I think that would be another debate in itself.
I don't think so. I have not seen any evidence for this. A blind and random process cannot produce the level of complexity seen in life such as living cells. This is supported by the papers posted in the previous post.
Fair enough but from experience if I give an explanation it is shot down, so I am tending to let people find out for themselves. The Extended Evolutionary Synthesis includes a bunch of processes/mechanisms that many scientists say should be considered in how life evolves and changes. The paper I linked includes some of these such as developmental processes (including developmental bias), plasticity, niche construction, extra genetic inheritance which includes epigenetics, and genomics. These processes can direct how natural selection works or eliminate its needs altogether to enable living things to evolve new forms and traits. These changes are often well suited and integrated, so they provide what a creature needs to fit into an environment.
Creatures can also change environments, so they do have to adapt. Living things have a degree of plasticity where they can vary forms. Environment can cause/influence change through transfers of genetic info, chemicals that have effect on tissue and cells which alter phenotypes. Usually providing well suited change for what a creature needs to fit in because the environmental pressures act directly on the creature and the influence from other living creatures. Living things and ecosystems evolve together rather than in isolation as with the modern theory. These processes diminish and eliminate natural selection and give more direction and control in how life evolves thus not relying on blind chance. Rather than natural selection being the only force other forces are dictating what traits are given to selection thus controlling the direction and selection will then consolidate those changes.
If we are to support an intelligent designer, then one of the predictions would be that we should be able to find mechanisms that are more directed towards helping life to change rather then relying on blind and random chance. Part of that is showing that the level of functional specified complexity is beyond Darwinian evolution and there is not enough time to produce the type of machinery we see in living cells.
It is not an argument from incredulity. If someone is to prove that a person has been murdered in a court case, they look at the circumstantial evidence which builds their case. This is the same for support ID. Verifying a creator directly is impossible just like it is impossible for verifying a multiverse directly. So, we build a case from the evidence that points to design in life. If you listen to the video the presenter is showing how the cell has tiny machines and they act like machines. They build proteins that are based on specific language. If we were to see this type of machinery and language in any other area, we would acknowledge that this has the hallmarks of design.
I never said an end goal as in one goal. I don’t think that a goal is the right description. It is the fact that the processes highlighted by the EES give direction to evolution and often have specific outcomes that produce well suited and integrated change. As opposed to being subject to blind selection and random mutations. So, it is a directed process as opposed to a blind and random one.
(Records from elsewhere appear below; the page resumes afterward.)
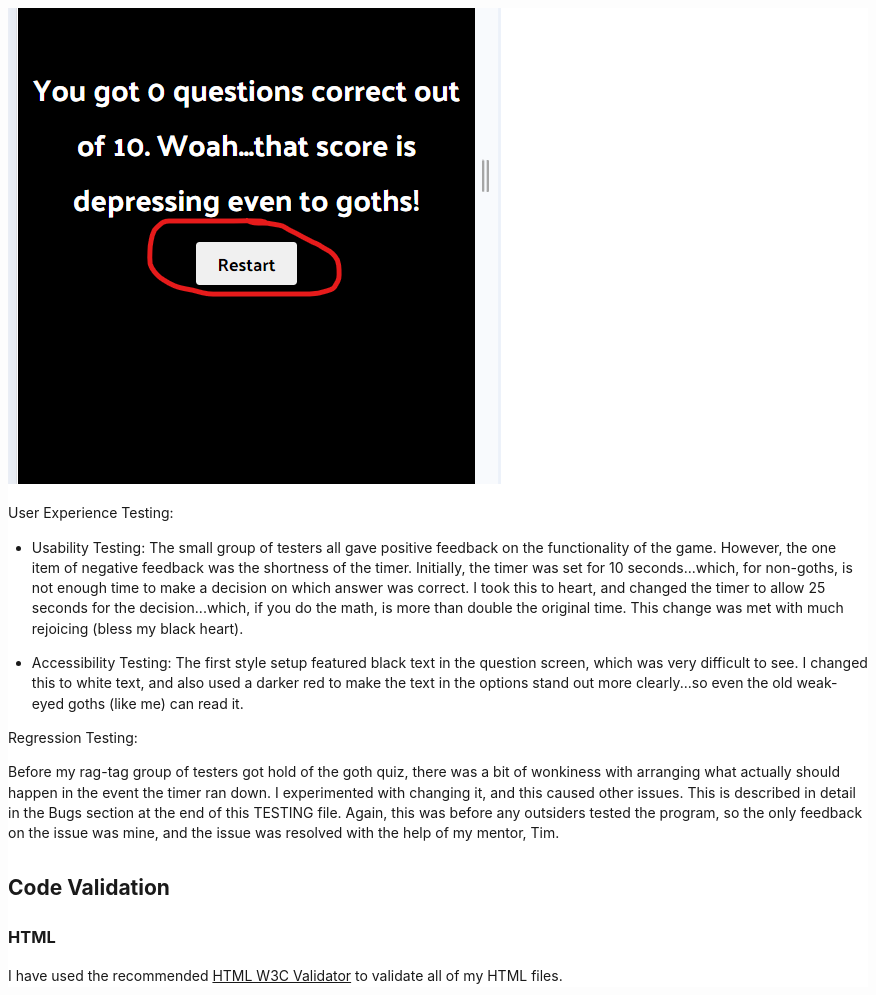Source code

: ![screenshot](documentation/features/feature08.png)

User Experience Testing:

- Usability Testing: The small group of testers all gave positive feedback on the functionality of the game.  However, the one item of negative feedback was the shortness of the timer.  Initially, the timer was set for 10 seconds...which, for non-goths, is not enough time to make a decision on which answer was correct.  I took this to heart, and changed the timer to allow 25 seconds for the decision...which, if you do the math, is more than double the original time.  This change was met with much rejoicing (bless my black heart).

- Accessibility Testing: The first style setup featured black text in the question screen, which was very difficult to see.  I changed this to white text, and also used a darker red to make the text in the options stand out more clearly...so even the old weak-eyed goths (like me) can read it.

Regression Testing:

Before my rag-tag group of testers got hold of the goth quiz, there was a bit of wonkiness with arranging what actually should happen in the event the timer ran down.  I experimented with changing it, and this caused other issues.  This is described in detail in the Bugs section at the end of this TESTING file.  Again, this was before any outsiders tested the program, so the only feedback on the issue was mine, and the issue was resolved with the help of my mentor, Tim.

## Code Validation

### HTML

I have used the recommended [HTML W3C Validator](https://validator.w3.org) to validate all of my HTML files.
The above insights derive from different fields but fit together with surprising coherence. They show that variation is not random, that there is more to inheritance than genes, and that there are multiple routes to the fit between organisms and environments. Importantly, they demonstrate that development is a direct cause of why and how adaptation and speciation occur, and of the rates and patterns of evolutionary change.
Does evolutionary theory need a rethink?
developmental bias is also a source of adaptive variation. Developmental bias and niche construction are, in turn, recognized as evolutionary processes that can initiate and impose direction on selection.
From this standpoint, too much causal significance is afforded to genes and selection, and not enough to the developmental processes that create novel variants, contribute to heredity, generate adaptive fit, and thereby direct the course of evolution.
https://royalsocietypublishing.org/doi/full/10.1098/rspb.2015.1019
Those two examples are completely different. For one we know that humans put the dinner plates in the cupboard therefore negating the dinner plate fairies straight away, end of story. Where are the many physical parameters that would be unlikely to happen together that support the dinner plates in the cupboard argument. The fine tuning has many of these highly rare conditions happening together that are recognized by many scientists. Even Stephen Hawkins supports that there is fine tuning.
“The remarkable fact is that the values of these numbers (i.e. the constants of physics) seem to have been very finely adjusted to make possible the development of life”. “For example,” Hawking writes, “if the electric charge of the electron had been only slightly different, stars would have been unable to burn hydrogen and helium, or else they would not have exploded. It seems clear that there are relatively few ranges of values for the numbers (for the constants) that would allow for development of any form of intelligent life. Most sets of values would give rise to universes that, although they might be very beautiful, would contain no one able to wonder at that beauty.”